Turning lights on and off, opening and closing the blinds, and making noise inside the house can keep burglars away. These gadgets allow you to do that from your cell phone

Smart security
Smart devices can reproduce the routines of a home's inhabitants at different times of the day.Xavier Lorenzo (Getty Images)
Laura Pajuelo

The police offer the following tip to help deter burglars from entering your home while you’re out: “Everything in your home that conveys the appearance of being inhabited will be very effective: do not lower the blinds completely and consider installing a programmable timer that lights the house by area, turning on and off lights and some appliances at different times.” This advice hints at what technology can do to improve home security. But what if, instead of a timer, we use smart bulbs that turn on and off at different times in different rooms? What if we automate the blinds? What if we use a smart assistant to replicate daily routines? There are multiple options, and your cell phone can control it all: you can manage and program all these gadgets with it remotely, so you do not have to concern yourself with such matters every day.

▶ RECORDED DATA:
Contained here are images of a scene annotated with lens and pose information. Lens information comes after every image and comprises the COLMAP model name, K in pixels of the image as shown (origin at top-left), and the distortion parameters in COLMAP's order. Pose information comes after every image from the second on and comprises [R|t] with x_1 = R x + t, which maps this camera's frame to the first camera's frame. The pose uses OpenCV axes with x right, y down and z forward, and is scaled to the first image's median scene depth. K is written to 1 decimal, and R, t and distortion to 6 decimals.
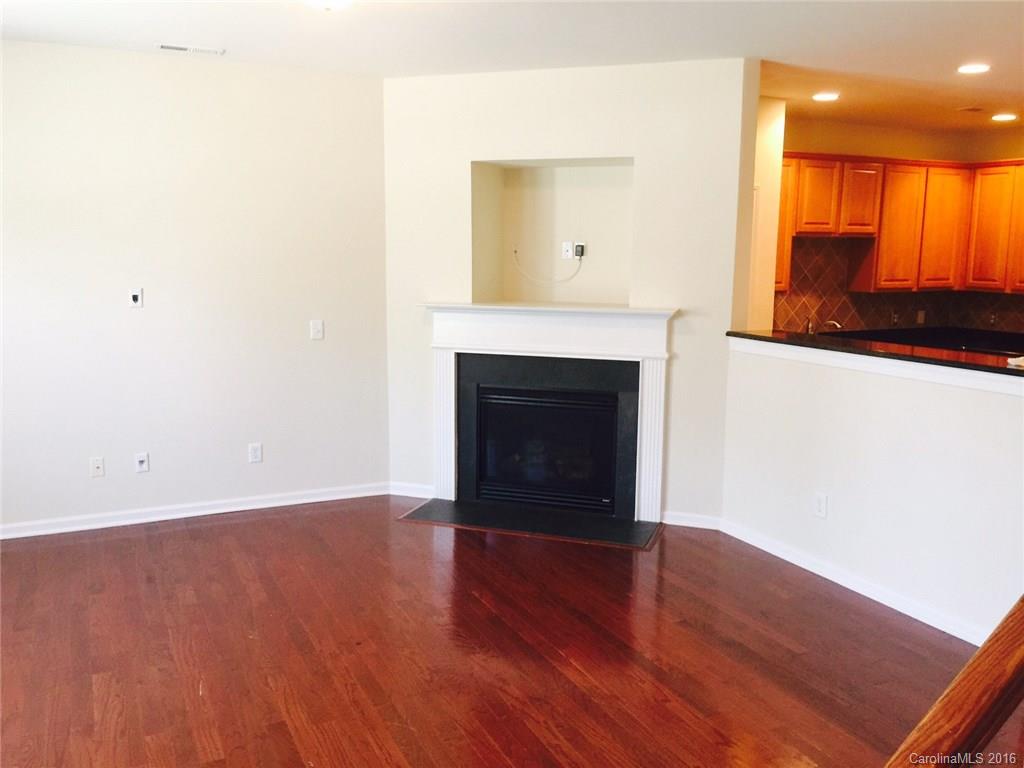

▶ EXERCISES:
1. Quote the passage on smart home security from "Turning lights on" up to and including "Lorenzo (Getty Images)".
2. In the passage on smart home security, what device do the police suggest installing to light the house by area?
The lines have nothing to do with the passage on smart home security.

▶ ANSWERS BY TASK:
1.
Turning lights on and off, opening and closing the blinds, and making noise inside the house can keep burglars away. These gadgets allow you to do that from your cell phone

Smart security
Smart devices can reproduce the routines of a home's inhabitants at different times of the day.Xavier Lorenzo (Getty Images)

2. A programmable timer.